量化后,量化权重的大小将被 group size(通常为128)整除。Qwen2-72B 中FFN块的中间大小为29568。不幸的是, \(29568 \div 128 = 231\) 。由于注意力头的数量和权重的维度必须能够被张量并行大小整除,这意味着你只能使用 tensor_parallel_size=1 ,即一张 GPU 卡,来运行量化的模型。
一个解决方案是使中间大小能够被 \(128 \times 8 = 1024\) 整除。为了达到这一目的,应该使用零值对权重进行填充。虽然在数学上,在对权重进行零填充前后是等价的,但在现实中结果可能会略有不同。
尝试以下方法:
import torch
from torch.nn import functional as F
from transformers import AutoModelForCausalLM
# must use AutoModelForCausalLM
model = AutoModelForCausalLM.from_pretrained("Qwen/Qwen2.5-72B-Instruct", torch_dtype="auto")
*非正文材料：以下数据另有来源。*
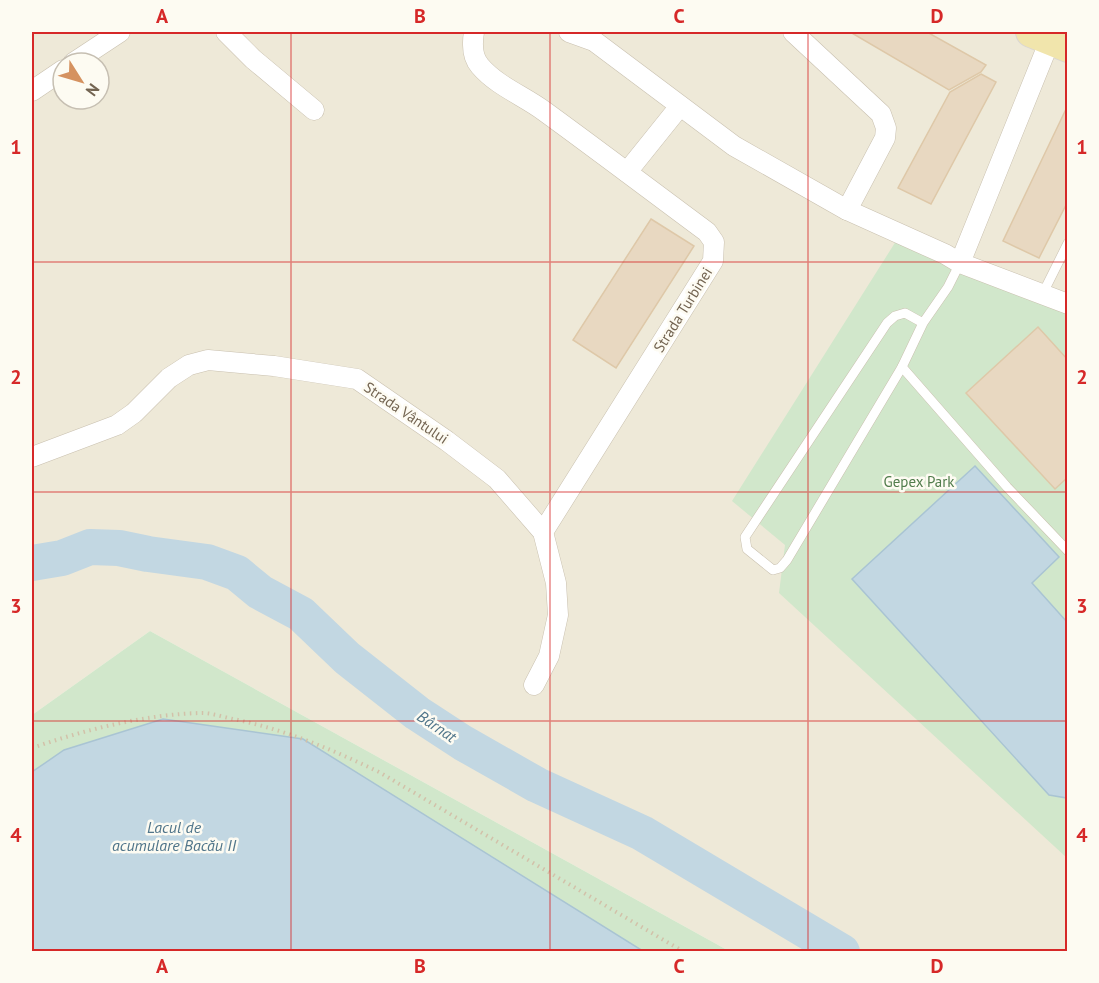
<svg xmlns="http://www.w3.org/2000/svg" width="1099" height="983" viewBox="0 0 1099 983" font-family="'PT Sans',sans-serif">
  <rect width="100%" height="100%" fill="#fbf8eb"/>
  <path fill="#eee9d8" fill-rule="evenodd" d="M32,32H1067V951H729L150,631L32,715ZM63,63H99V99H63Z"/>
  <g fill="#d1e7cb">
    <path d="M903,230L1067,304V858L779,593L785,545L732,501Z"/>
    <path d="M150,631L729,951H32V715Z"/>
  </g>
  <g fill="#c2d7e2" stroke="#a9c4d3" stroke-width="1.5">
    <path d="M975,466L1059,557L1032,583L1067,622V798L1049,795L852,579Z"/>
    <path d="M163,719L303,739L643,951H32V772L64,750Z"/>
  </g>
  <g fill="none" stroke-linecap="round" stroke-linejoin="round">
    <path stroke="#c2d7e2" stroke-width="36" d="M32,563L62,558L90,547L119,548L148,554L207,562L237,573L260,592L301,614L347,658L417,713L463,743L537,785L642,833L842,952"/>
  </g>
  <g fill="#e8d8c1" stroke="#dec8a8" stroke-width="1.5">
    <path d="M850,32H927L986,65L981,72L949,90Z"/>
    <path d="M981,74L996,82L931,204L898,188L950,92Z"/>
    <path d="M1067,107L1068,201L1039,258L1003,241Z"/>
    <path d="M651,219L694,246L616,368L573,340Z"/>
    <path d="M1038,327L1068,360V477L1055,489L966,393Z"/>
  </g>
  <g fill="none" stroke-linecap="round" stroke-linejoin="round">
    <defs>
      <g id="service">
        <path d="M1042,295L1068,243"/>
        <path d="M923,323L905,313L895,316L887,323L745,537L747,549L773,570L780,568L787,560L902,367L923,323L948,287L960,263"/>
        <path d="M902,367L1007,487L1068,551"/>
      </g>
      <g id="minor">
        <path d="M226,32L253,59L314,110"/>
        <path d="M474,32C472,44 472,57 480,66C497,86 524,96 544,111C599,151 653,192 707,232L714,242L713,261L543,532"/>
        <path d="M569,32L594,41L734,146L847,210L945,254L960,263L1068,304"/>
        <path d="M793,32L881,114L886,128L885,138L847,210"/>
        <path d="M73,63L120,32"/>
        <path d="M32,91L63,70"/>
        <path d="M627,172L680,106"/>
        <path d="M960,263L1050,40"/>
        <path d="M32,457L117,425L134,413L169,378L189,365L208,360L274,366L357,379L447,441L497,479L543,532L556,583L558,615L549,656L534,685"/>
      </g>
      <path id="primary" d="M1031,32L1068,47"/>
    </defs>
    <use href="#service" stroke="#c9c0af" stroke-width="10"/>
    <use href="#minor" stroke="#c9c0af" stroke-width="21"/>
    <use href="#primary" stroke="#dbd7d2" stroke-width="32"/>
    <path stroke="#d2c1a9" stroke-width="4" stroke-dasharray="1.5 4.5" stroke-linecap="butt" d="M32,748C84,730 146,714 202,713C213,713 226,718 238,720C289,731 333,750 379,772L684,952"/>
    <use href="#service" stroke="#fff" stroke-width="9"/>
    <use href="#minor" stroke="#fff" stroke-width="20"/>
    <use href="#primary" stroke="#f1e5ac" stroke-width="30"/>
  </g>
  <path fill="none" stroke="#d62828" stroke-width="1.5" stroke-opacity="0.55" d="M291,32V952M550,32V952M808,32V952M32,262H1068M32,492H1068M32,721H1068"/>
  <g text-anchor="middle" stroke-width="5" stroke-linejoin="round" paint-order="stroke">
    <g font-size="15" fill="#736451" stroke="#fdfbf2">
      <text transform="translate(683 310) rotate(-58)" y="5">Strada Turbinei</text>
      <text transform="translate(406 413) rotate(34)" y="5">Strada Vântului</text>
    </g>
    <g font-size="15" fill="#527d4d" stroke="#fdfbf2">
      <text x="919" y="487">Gepex Park</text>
    </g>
    <g font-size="16" font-style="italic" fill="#50758a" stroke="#fdfbf2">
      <text transform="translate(437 726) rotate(34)" y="6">Bârnat</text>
      <text x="174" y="833">Lacul de<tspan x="174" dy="18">acumulare Bacău II</tspan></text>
    </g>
  </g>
  <rect width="1099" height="983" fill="none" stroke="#fdfbf2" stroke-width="66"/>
  <g transform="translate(81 81) rotate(127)"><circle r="28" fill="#fdfbf2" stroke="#c6bfb2" stroke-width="1.5"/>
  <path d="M0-4.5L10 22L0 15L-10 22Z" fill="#d59260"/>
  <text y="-9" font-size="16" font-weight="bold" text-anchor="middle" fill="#736451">N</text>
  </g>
  <rect x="33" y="33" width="1033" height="917" fill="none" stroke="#d62828" stroke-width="2"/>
  <g font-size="20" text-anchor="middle" font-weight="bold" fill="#d62828">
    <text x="162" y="23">A</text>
    <text x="420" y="23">B</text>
    <text x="679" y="23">C</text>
    <text x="937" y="23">D</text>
    <text x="16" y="154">1</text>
    <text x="1082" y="154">1</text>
    <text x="16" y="384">2</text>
    <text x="1082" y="384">2</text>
    <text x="16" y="613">3</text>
    <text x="1082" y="613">3</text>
    <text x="16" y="842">4</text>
    <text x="1082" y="842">4</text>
    <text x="162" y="973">A</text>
    <text x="420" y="973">B</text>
    <text x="679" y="973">C</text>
    <text x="937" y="973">D</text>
  </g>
</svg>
# this size is Qwen2.5-72B only
pad_size = 128
sd = model.state_dict()
for i, k in enumerate(sd):
v = sd[k]
print(k, i)
# interleaving the padded zeros
if ('mlp.up_proj.weight' in k) or ('mlp.gate_proj.weight' in k):
prev_v = F.pad(v.unsqueeze(1), (0, 0, 0, 1, 0, 0)).reshape(29568*2, -1)[:pad_size*2]
new_v = torch.cat([prev_v, v[pad_size:]], dim=0)
sd[k] = new_v
elif 'mlp.down_proj.weight' in k:
prev_v= F.pad(v.unsqueeze(2), (0, 1)).reshape(8192, 29568*2)[:, :pad_size*2]
new_v = torch.cat([prev_v, v[:, pad_size:]], dim=1)
sd[k] = new_v
# this is a very large file; make sure your RAM is enough to load the model
torch.save(sd, '/path/to/padded_model/pytorch_model.bin')
这将会把填充后的检查点保存到指定的目录。然后,你需要从原始检查点复制其他文件到新目录,并将 config.json 中的 intermediate_size 修改为 29696 。最后,你可以量化保存的模型检查点。